> **What you are asked to do**: Set down every one of the rows below word for word, leaving out the pictures.

(Figure understanding tasks)

---*---

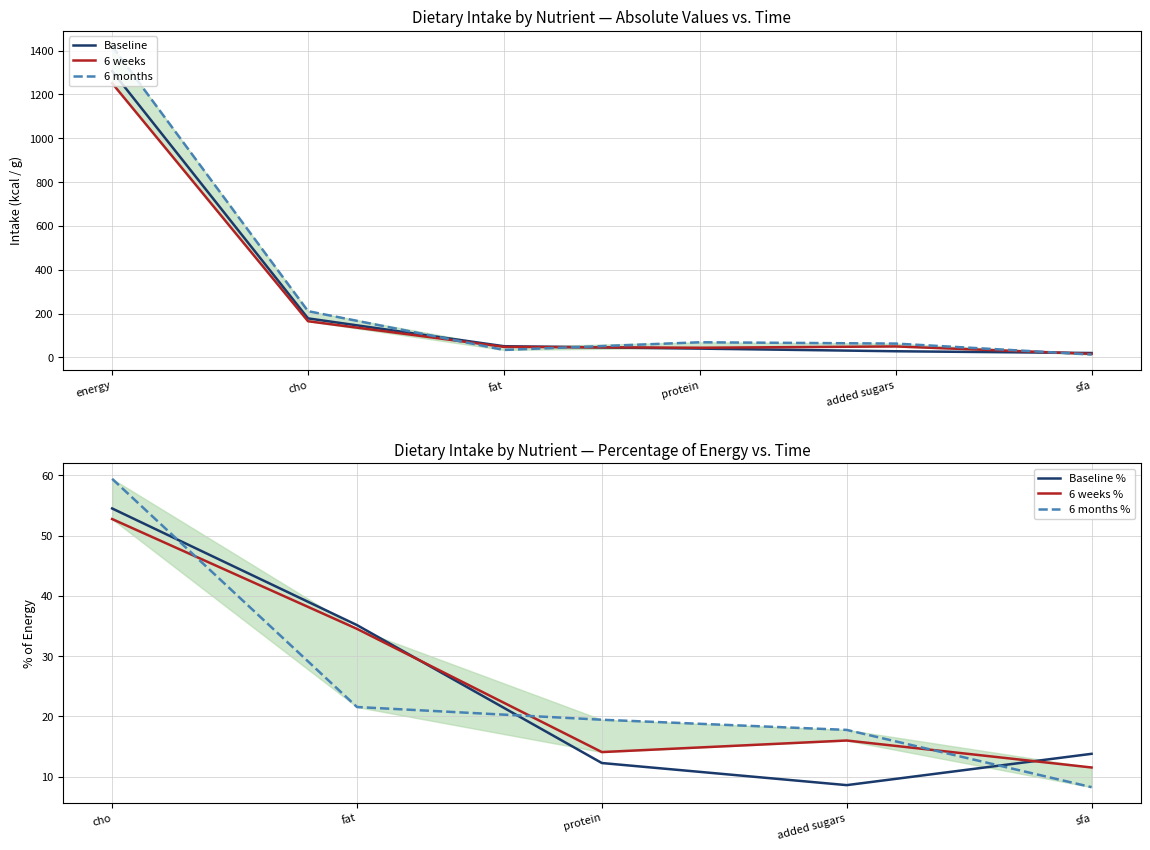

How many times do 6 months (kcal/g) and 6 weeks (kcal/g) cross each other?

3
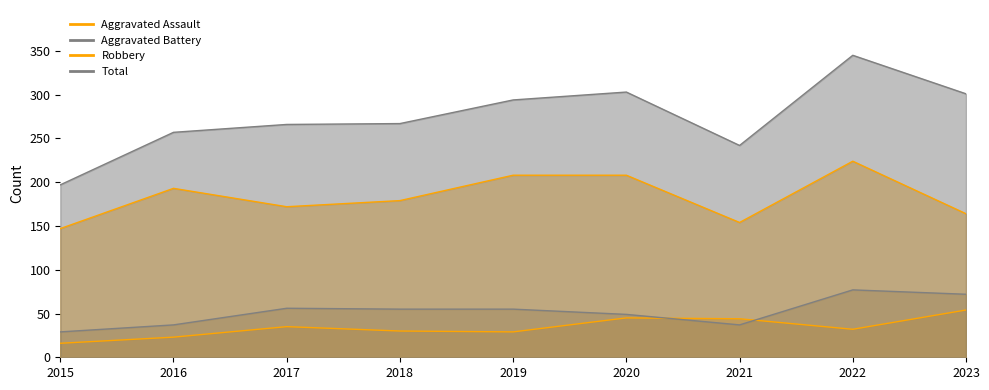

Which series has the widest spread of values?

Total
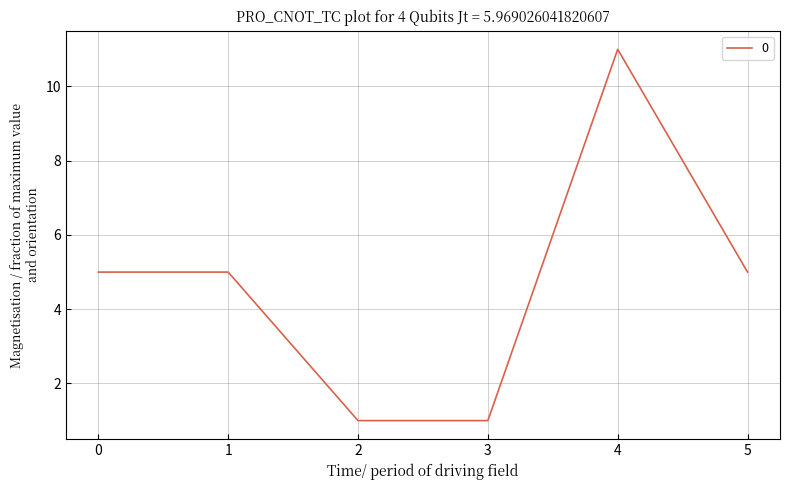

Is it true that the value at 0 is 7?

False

---*---

> **Response area**:
How many times do 6 months (kcal/g) and 6 weeks (kcal/g) cross each other?

3

Which series has the widest spread of values?

Total

Is it true that the value at 0 is 7?

False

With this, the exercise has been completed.